Clinton on raid: 38 of "most intense minutes"

President Barack Obama and Vice President Joe Biden, along with with members of the national security team, receive an update on the mission against Osama bin Laden, in the Situation Room of the White House, Sunday, May 1, 2011, in Washington. The image has been digitally altered by the source (the White House) to diffuse the paper in front of Secretary of State Hillary Rodham Clinton. Special report: The killing of Osama bin Laden AP Photo/The White House, Pete Souza

ROME - U.S. Secretary of State Hillary Rodham Clinton said Thursday she has "no idea" what she and the rest of President Barack Obama's national security team were watching at the precise moment that a photographer snapped what has become an iconic image of the operation that killed Osama bin Laden in Pakistan.

"Those were 38 of the most intense minutes," Clinton said of the raid on bin Laden's compound by U.S. Navy SEALs. "I have no idea what any of us were looking at at that particular millisecond when the picture was taken."

The photo was taken by the White House photographer Sunday night as Obama and his national security team monitored the assault. Clinton is covering her mouth with her right hand, but she said Thursday that the gesture might not convey any special significance.

Special Report: The Killing of Osama bin Laden

"I am somewhat sheepishly concerned that it was my preventing one of my early spring allergic coughs," she said. "So, it may have no great meaning whatsoever."

The story behind the photograph has been a subject of intense curiosity, but U.S. officials have refused to discuss details of what exactly was happening when it was taken, saying that could compromise intelligence efforts and capabilities.

Nonetheless, Clinton said bin Laden's death "sent an unmistakable message about the strength and the resolve of the international community to stand against extremism and those who perpetuate it."

Pictures: Tense hours at the White House

"I think our resolve is even stronger after bin Laden's death because we know it will have an impact on those who are on the battlefield in Afghanistan," she said. She and other officials have expressed hope that al Qaeda sympathizers and other militants may now be more inclined to give up violence and rejoin Afghan society.
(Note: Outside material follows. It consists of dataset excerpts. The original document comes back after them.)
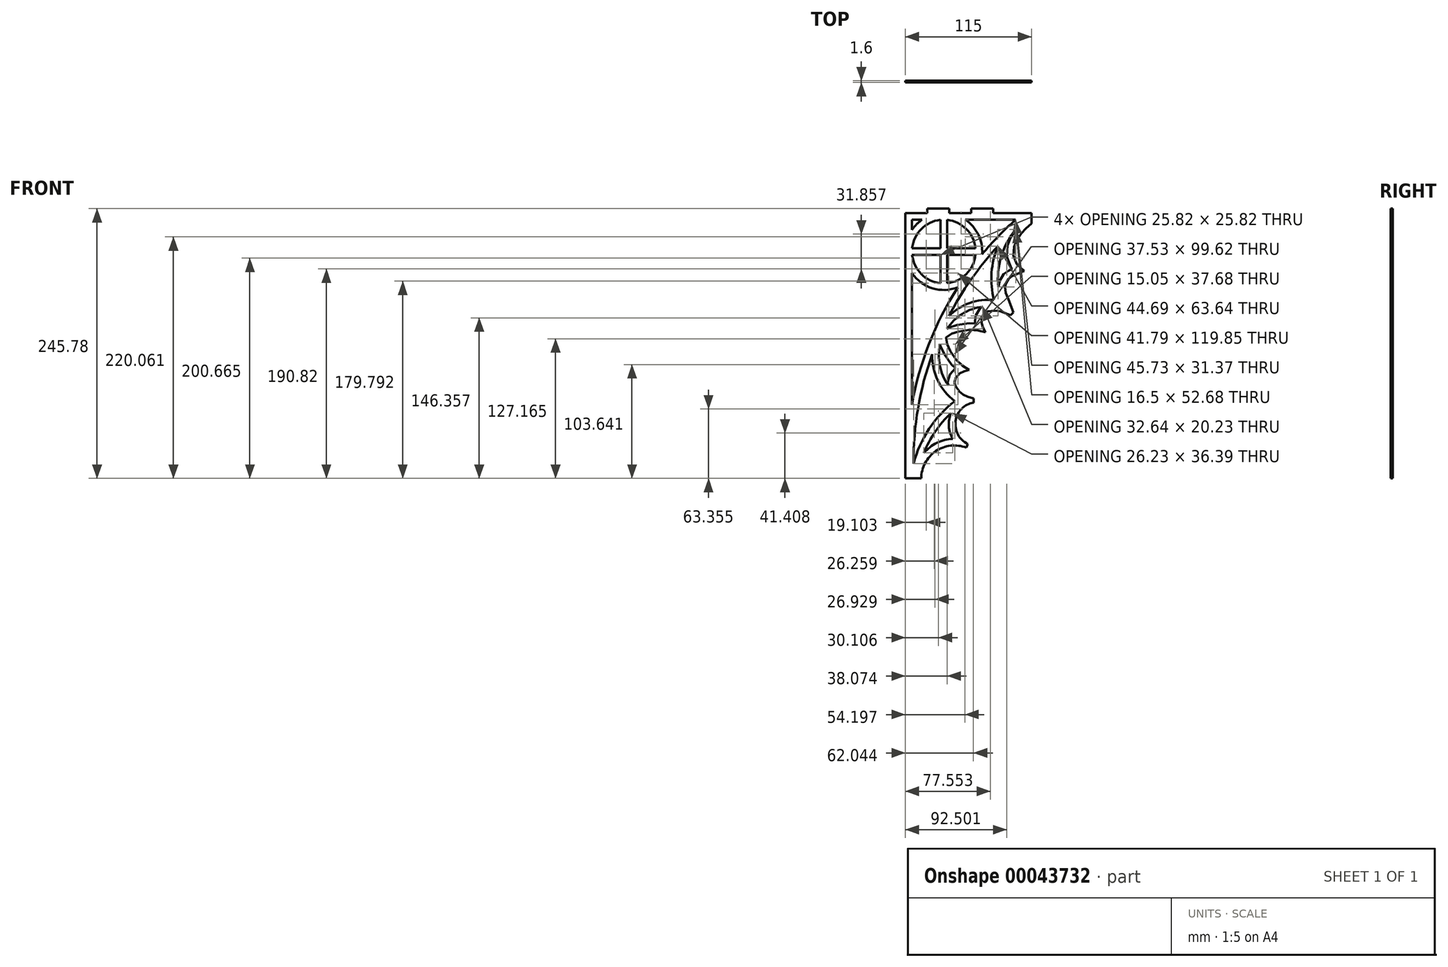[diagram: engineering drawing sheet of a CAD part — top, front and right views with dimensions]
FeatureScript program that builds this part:
annotation { "Feature Type Name" : "Feature", "Feature Type Description" : "" }
export const myFeature = defineFeature(function(context is Context, id is Id, definition is map)
    precondition{}
    {
        {
            var Q0;
            Q0=qCreatedBy(makeId("Front.planeOp"),FACE);
            var sketch = newSketch(context, id + "F0", { "sketchPlane" : qUnion([Q0])});
            skLineSegment(sketch, "E0", {"start": v(4.7, -50.11) * mm, "end": v(4.82, -53.73) * mm});
            skLineSegment(sketch, "E1", {"start": v(40.98, 28.4) * mm, "end": v(38.52, 25.73) * mm});
            skArc(sketch, "E2", {"start": v(-1.92, -94.86) * mm, "mid": v(-29.82, -98.07) * mm, "end": v(-42.98, -122.89) * mm});
            skLineSegment(sketch, "E3", {"start": v(-0.6, -91.48) * mm, "end": v(-1.92, -94.86) * mm});
            skArc(sketch, "E4", {"start": v(4.82, -53.73) * mm, "mid": v(-11.73, -70.62) * mm, "end": v(-0.6, -91.48) * mm});
            skLineSegment(sketch, "E5", {"start": v(38.52, 25.73) * mm, "end": v(29.3, 29.41) * mm});
            skLineSegment(sketch, "E6", {"start": v(29.3, 29.41) * mm, "end": v(23.88, 29.9) * mm});
            skLineSegment(sketch, "E7", {"start": v(23.88, 29.9) * mm, "end": v(17.75, 29.22) * mm});
            skLineSegment(sketch, "E8", {"start": v(17.75, 29.22) * mm, "end": v(14.94, 27.8) * mm});
            skLineSegment(sketch, "E9", {"start": v(14.94, 27.8) * mm, "end": v(13.7, 25.74) * mm});
            skLineSegment(sketch, "E10", {"start": v(13.7, 25.74) * mm, "end": v(12.47, 23.68) * mm});
            skLineSegment(sketch, "E11", {"start": v(12.47, 23.68) * mm, "end": v(12.19, 21.13) * mm});
            skLineSegment(sketch, "E12", {"start": v(12.19, 21.13) * mm, "end": v(11.9, 18.57) * mm});
            skLineSegment(sketch, "E13", {"start": v(11.9, 18.57) * mm, "end": v(12.66, 16.43) * mm});
            skLineSegment(sketch, "E14", {"start": v(12.66, 16.43) * mm, "end": v(13.4, 14.3) * mm});
            skLineSegment(sketch, "E15", {"start": v(13.4, 14.3) * mm, "end": v(15.46, 10.35) * mm});
            skLineSegment(sketch, "E16", {"start": v(4.7, -50.11) * mm, "end": v(-0.6, -48.59) * mm});
            skLineSegment(sketch, "E17", {"start": v(-0.6, -48.59) * mm, "end": v(-4.89, -46.48) * mm});
            skLineSegment(sketch, "E18", {"start": v(-4.89, -46.48) * mm, "end": v(-8.14, -43.54) * mm});
            skLineSegment(sketch, "E19", {"start": v(-8.14, -43.54) * mm, "end": v(-11.81, -38.59) * mm});
            skLineSegment(sketch, "E20", {"start": v(-11.81, -38.59) * mm, "end": v(-12.69, -35.56) * mm});
            skLineSegment(sketch, "E21", {"start": v(-12.69, -35.56) * mm, "end": v(-12.02, -33.26) * mm});
            skLineSegment(sketch, "E22", {"start": v(-12.02, -33.26) * mm, "end": v(-11.35, -30.96) * mm});
            skLineSegment(sketch, "E23", {"start": v(-11.35, -30.96) * mm, "end": v(-9.67, -29) * mm});
            skLineSegment(sketch, "E24", {"start": v(-9.67, -29) * mm, "end": v(-7.99, -27.06) * mm});
            skLineSegment(sketch, "E25", {"start": v(-7.99, -27.06) * mm, "end": v(-5.91, -26.16) * mm});
            skLineSegment(sketch, "E26", {"start": v(-5.91, -26.16) * mm, "end": v(-3.84, -25.25) * mm});
            skLineSegment(sketch, "E27", {"start": v(-3.84, -25.25) * mm, "end": v(0.45, -24.07) * mm});
            skLineSegment(sketch, "E28", {"start": v(15.46, 10.35) * mm, "end": v(8.74, 12) * mm});
            skLineSegment(sketch, "E29", {"start": v(8.74, 12) * mm, "end": v(0.92, 12.48) * mm});
            skLineSegment(sketch, "E30", {"start": v(0.92, 12.48) * mm, "end": v(-8.8, 11.07) * mm});
            skLineSegment(sketch, "E31", {"start": v(-8.8, 11.07) * mm, "end": v(-15.35, 8.95) * mm});
            skLineSegment(sketch, "E32", {"start": v(-15.35, 8.95) * mm, "end": v(-20.43, 5.52) * mm});
            skLineSegment(sketch, "E33", {"start": v(0.45, -24.07) * mm, "end": v(-5.33, -20.28) * mm});
            skLineSegment(sketch, "E34", {"start": v(-5.33, -20.28) * mm, "end": v(-11, -14.87) * mm});
            skLineSegment(sketch, "E35", {"start": v(-11, -14.87) * mm, "end": v(-16.58, -6.8) * mm});
            skLineSegment(sketch, "E36", {"start": v(-16.58, -6.8) * mm, "end": v(-19.5, -0.54) * mm});
            skLineSegment(sketch, "E37", {"start": v(-19.5, -0.54) * mm, "end": v(-20.43, 5.52) * mm});
            skLineSegment(sketch, "E38", {"start": v(40.98, 28.4) * mm, "end": v(36.36, 40.16) * mm});
            skLineSegment(sketch, "E39", {"start": v(36.36, 40.16) * mm, "end": v(34.07, 46.17) * mm});
            skLineSegment(sketch, "E40", {"start": v(34.07, 46.17) * mm, "end": v(33.57, 48.95) * mm});
            skLineSegment(sketch, "E41", {"start": v(33.57, 48.95) * mm, "end": v(33.26, 51.14) * mm});
            skLineSegment(sketch, "E42", {"start": v(33.26, 51.14) * mm, "end": v(34.1, 55.06) * mm});
            skLineSegment(sketch, "E43", {"start": v(34.1, 55.06) * mm, "end": v(36.63, 59) * mm});
            skLineSegment(sketch, "E44", {"start": v(36.63, 59) * mm, "end": v(39.75, 61.35) * mm});
            skLineSegment(sketch, "E45", {"start": v(39.75, 61.35) * mm, "end": v(50.72, 66.32) * mm});
            skLineSegment(sketch, "E46", {"start": v(57.5, 109.5) * mm, "end": v(52.27, 104.95) * mm});
            skLineSegment(sketch, "E47", {"start": v(52.27, 104.95) * mm, "end": v(48.12, 100.52) * mm});
            skLineSegment(sketch, "E48", {"start": v(48.12, 100.52) * mm, "end": v(43.8, 93.76) * mm});
            skLineSegment(sketch, "E49", {"start": v(43.8, 93.76) * mm, "end": v(41.52, 88.13) * mm});
            skLineSegment(sketch, "E50", {"start": v(41.52, 88.13) * mm, "end": v(41.08, 80.23) * mm});
            skLineSegment(sketch, "E51", {"start": v(41.08, 80.23) * mm, "end": v(44.08, 72.3) * mm});
            skLineSegment(sketch, "E52", {"start": v(44.08, 72.3) * mm, "end": v(50.72, 66.32) * mm});
            skArc(sketch, "E53", {"start": v(-32.98, -9.72) * mm, "mid": v(-45.89, -58.78) * mm, "end": v(-50, -109.35) * mm});
            skArc(sketch, "E54", {"start": v(-15.9, -63.29) * mm, "mid": v(-17.9, -75.25) * mm, "end": v(-14.28, -86.82) * mm});
            skArc(sketch, "E55", {"start": v(-14.28, -86.82) * mm, "mid": v(-28.75, -90.48) * mm, "end": v(-40.5, -99.68) * mm});
            skArc(sketch, "E56", {"start": v(-32.98, -9.72) * mm, "mid": v(-27.95, -33.58) * mm, "end": v(-12.47, -52.41) * mm});
            skArc(sketch, "E57", {"start": v(-25.62, -0.4) * mm, "mid": v(-26.12, -20.07) * mm, "end": v(-18.24, -38.1) * mm});
            skArc(sketch, "E58", {"start": v(-12.47, -52.41) * mm, "mid": v(-35.92, -77.8) * mm, "end": v(-50, -109.35) * mm});
            skArc(sketch, "E59", {"start": v(-15.9, -63.29) * mm, "mid": v(-30.21, -80.12) * mm, "end": v(-40.5, -99.68) * mm});
            skArc(sketch, "E60", {"start": v(26.89, 88.72) * mm, "mid": v(2.4, 58.41) * mm, "end": v(-17.8, 25.08) * mm});
            skArc(sketch, "E61", {"start": v(23.29, 39.68) * mm, "mid": v(1.12, 36.97) * mm, "end": v(-17.8, 25.08) * mm});
            skLineSegment(sketch, "E62", {"start": v(-11.9, -22.35) * mm, "end": v(-15.62, -18.8) * mm});
            skLineSegment(sketch, "E63", {"start": v(-15.62, -18.8) * mm, "end": v(-21.84, -9.8) * mm});
            skLineSegment(sketch, "E64", {"start": v(-21.84, -9.8) * mm, "end": v(-25.33, -2.31) * mm});
            skLineSegment(sketch, "E65", {"start": v(-25.33, -2.31) * mm, "end": v(-25.62, -0.4) * mm});
            skLineSegment(sketch, "E66", {"start": v(-18.24, -38.1) * mm, "end": v(-18.97, -35.55) * mm});
            skLineSegment(sketch, "E67", {"start": v(-18.97, -35.55) * mm, "end": v(-17.82, -31.58) * mm});
            skLineSegment(sketch, "E68", {"start": v(-17.82, -31.58) * mm, "end": v(-16.78, -28.01) * mm});
            skLineSegment(sketch, "E69", {"start": v(-16.78, -28.01) * mm, "end": v(-14.24, -25.06) * mm});
            skLineSegment(sketch, "E70", {"start": v(-14.24, -25.06) * mm, "end": v(-11.9, -22.35) * mm});
            skLineSegment(sketch, "E71", {"start": v(5.8, 18.23) * mm, "end": v(0.67, 18.54) * mm});
            skLineSegment(sketch, "E72", {"start": v(0.67, 18.54) * mm, "end": v(-10.16, 16.97) * mm});
            skLineSegment(sketch, "E73", {"start": v(-10.16, 16.97) * mm, "end": v(-18.03, 14.43) * mm});
            skLineSegment(sketch, "E74", {"start": v(-18.03, 14.43) * mm, "end": v(-19.62, 13.35) * mm});
            skArc(sketch, "E75", {"start": v(13.02, 33.58) * mm, "mid": v(-5.55, 27.1) * mm, "end": v(-19.62, 13.35) * mm});
            skLineSegment(sketch, "E76", {"start": v(13.02, 33.58) * mm, "end": v(10.66, 32.4) * mm});
            skLineSegment(sketch, "E77", {"start": v(10.66, 32.4) * mm, "end": v(8.53, 28.84) * mm});
            skLineSegment(sketch, "E78", {"start": v(8.53, 28.84) * mm, "end": v(6.62, 25.66) * mm});
            skLineSegment(sketch, "E79", {"start": v(6.62, 25.66) * mm, "end": v(6.2, 21.79) * mm});
            skLineSegment(sketch, "E80", {"start": v(6.2, 21.79) * mm, "end": v(5.8, 18.23) * mm});
            skArc(sketch, "E81", {"start": v(26.89, 88.72) * mm, "mid": v(21.01, 64.5) * mm, "end": v(23.29, 39.68) * mm});
            skLineSegment(sketch, "E82", {"start": v(27.15, 51.44) * mm, "end": v(28.44, 57.4) * mm});
            skLineSegment(sketch, "E83", {"start": v(28.44, 57.4) * mm, "end": v(32.14, 63.16) * mm});
            skLineSegment(sketch, "E84", {"start": v(32.14, 63.16) * mm, "end": v(36.65, 66.57) * mm});
            skLineSegment(sketch, "E85", {"start": v(36.65, 66.57) * mm, "end": v(39.83, 68) * mm});
            skLineSegment(sketch, "E86", {"start": v(43.25, 104.11) * mm, "end": v(38.41, 96.54) * mm});
            skLineSegment(sketch, "E87", {"start": v(38.41, 96.54) * mm, "end": v(35.55, 89.47) * mm});
            skLineSegment(sketch, "E88", {"start": v(35.55, 89.47) * mm, "end": v(34.98, 79.3) * mm});
            skLineSegment(sketch, "E89", {"start": v(34.98, 79.3) * mm, "end": v(38.96, 68.8) * mm});
            skLineSegment(sketch, "E90", {"start": v(38.96, 68.8) * mm, "end": v(39.83, 68) * mm});
            skArc(sketch, "E91", {"start": v(43.25, 104.11) * mm, "mid": v(29.81, 79.42) * mm, "end": v(27.15, 51.44) * mm});
            skLineSegment(sketch, "E92", {"start": v(-42.98, -122.89) * mm, "end": v(-57.5, -122.89) * mm});
            skLineSegment(sketch, "E93", {"start": v(57.5, 118.89) * mm, "end": v(22.5, 118.89) * mm});
            skLineSegment(sketch, "E94", {"start": v(57.5, 109.5) * mm, "end": v(57.5, 118.89) * mm});
            skLineSegment(sketch, "E95", {"start": v(-57.5, -122.89) * mm, "end": v(-57.5, 118.89) * mm});
            skArc(sketch, "E96", {"start": v(12.48, 81.49) * mm, "mid": v(9.02, 99.21) * mm, "end": v(-2.81, 112.85) * mm});
            skArc(sketch, "E97", {"start": v(-9.68, 51.25) * mm, "mid": v(-35.83, -0.15) * mm, "end": v(-51.47, -55.65) * mm});
            skLineSegment(sketch, "E98", {"start": v(-42.13, 112.85) * mm, "end": v(-51.47, 112.85) * mm});
            skArc(sketch, "E99", {"start": v(42.92, 112.85) * mm, "mid": v(27.12, 97.74) * mm, "end": v(12.48, 81.49) * mm});
            skLineSegment(sketch, "E100", {"start": v(-51.47, 103.51) * mm, "end": v(-51.47, 112.85) * mm});
            skLineSegment(sketch, "E101", {"start": v(42.92, 112.85) * mm, "end": v(-2.81, 112.85) * mm});
            skArc(sketch, "E102", {"start": v(-51.47, 64.2) * mm, "mid": v(-32.84, 50.4) * mm, "end": v(-9.68, 51.25) * mm});
            skLineSegment(sketch, "E103", {"start": v(-51.47, -55.65) * mm, "end": v(-51.47, 64.2) * mm});
            skArc(sketch, "E104", {"start": v(-42.13, 112.85) * mm, "mid": v(-47.24, 108.63) * mm, "end": v(-51.47, 103.51) * mm});
            skLineSegment(sketch, "E105", {"start": v(-51.3, 86.88) * mm, "end": v(-25.49, 86.88) * mm});
            skLineSegment(sketch, "E106", {"start": v(-51.3, 80.84) * mm, "end": v(-25.49, 80.84) * mm});
            skArc(sketch, "E107", {"start": v(-19.45, 55.02) * mm, "mid": v(-1.96, 63.35) * mm, "end": v(6.37, 80.84) * mm});
            skArc(sketch, "E108", {"start": v(-25.49, 112.7) * mm, "mid": v(-42.97, 104.36) * mm, "end": v(-51.3, 86.88) * mm});
            skArc(sketch, "E109", {"start": v(-51.3, 80.84) * mm, "mid": v(-42.97, 63.35) * mm, "end": v(-25.49, 55.02) * mm});
            skLineSegment(sketch, "E110", {"start": v(-25.49, 112.7) * mm, "end": v(-25.49, 86.88) * mm});
            skLineSegment(sketch, "E111", {"start": v(-19.45, 80.84) * mm, "end": v(6.37, 80.84) * mm});
            skLineSegment(sketch, "E112", {"start": v(-19.45, 112.7) * mm, "end": v(-19.45, 86.88) * mm});
            skArc(sketch, "E113", {"start": v(6.37, 86.88) * mm, "mid": v(-1.96, 104.36) * mm, "end": v(-19.45, 112.7) * mm});
            skLineSegment(sketch, "E114", {"start": v(-19.45, 80.84) * mm, "end": v(-19.45, 55.02) * mm});
            skLineSegment(sketch, "E115", {"start": v(-19.45, 86.88) * mm, "end": v(6.37, 86.88) * mm});
            skLineSegment(sketch, "E116", {"start": v(-25.49, 80.84) * mm, "end": v(-25.49, 55.02) * mm});
            skLineSegment(sketch, "E117", {"start": v(-37.5, 122.89) * mm, "end": v(-37.5, 118.89) * mm});
            skLineSegment(sketch, "E118", {"start": v(-17.5, 122.89) * mm, "end": v(-17.5, 118.89) * mm});
            skLineSegment(sketch, "E119", {"start": v(22.5, 122.89) * mm, "end": v(22.5, 118.89) * mm});
            skLineSegment(sketch, "E120", {"start": v(22.5, 122.89) * mm, "end": v(2.5, 122.89) * mm});
            skLineSegment(sketch, "E121", {"start": v(2.5, 122.89) * mm, "end": v(2.5, 118.89) * mm});
            skLineSegment(sketch, "E122", {"start": v(-37.5, 118.89) * mm, "end": v(-57.5, 118.89) * mm});
            skLineSegment(sketch, "E123", {"start": v(2.5, 118.89) * mm, "end": v(-17.5, 118.89) * mm});
            skLineSegment(sketch, "E124", {"start": v(-17.5, 122.89) * mm, "end": v(-37.5, 122.89) * mm});
            skSolve(sketch);
        }
        {
            var Q0;
            Q0=makeQuery(id+"F0.imprint","IMPRINT",FACE,{"disambiguationData":[TD([[makeQuery(id+"F0.imprint","IMPRINT",EDGE,{"derivedFrom":sQuery(id+"F0.wireOp",EDGE,"E0")}),-1.0]])]});
            extrude(context, id + "F1", {"entities" : qUnion([Q0]), "depth" : 1.6 * mm});
        }
        {
            var Q0;
            Q0=makeQuery(id+"F1.opExtrude","SWEPT_FACE",FACE,{"disambiguationData":[OSD([sQuery(id+"F0.wireOp",EDGE,"E122")])]});
            var sketch = newSketch(context, id + "F2", { "sketchPlane" : qUnion([Q0])});
            skLineSegment(sketch, "E125", {"start": v(-57.5, -0.8) * mm, "end": v(-81.65, -0.8) * mm, "construction": true});
            skSolve(sketch);
        }
    });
Clinton said U.S. plans to begin drawing down American forces in Afghanistan in July will continue apace even as she acknowledged that the battle against terrorism was far from over.

"Let us not forget that the battle to stop al Qaeda and its affiliates does not end with one death," she said. "We have to renew our resolve and redouble our efforts, not only in Afghanistan and Pakistan but around the world. It is especially important that there be no doubt that those who pursue a terrorist agenda, the criminals who indiscriminately murder innocent people, will be brought to justice."

Many in the U.S. have questioned Pakistan's reliability as an ally, given that bin Laden was found hiding in plain sight in a military garrison town outside Islamabad. Lawmakers are questioning U.S. aid to Pakistan, something the Obama administration has said is vital to war on terror.

Clinton maintained the U.S. must remain engaged with Pakistan.

"It is not always an easy relationship," she said. "But on the other hand, it is a productive one for both of our countries and we are going to continue to cooperate between our governments, our militaries, our law enforcement agencies."

Clinton spoke during a press conference with Italian Foreign Minister Franco Frattini. She was in Rome for a meeting of the Libyan Contact Group, representatives of 22 nations and five international organizations who are discussing ways to support the rebels fighting longtime Libyan leader Muammar Qaddafi.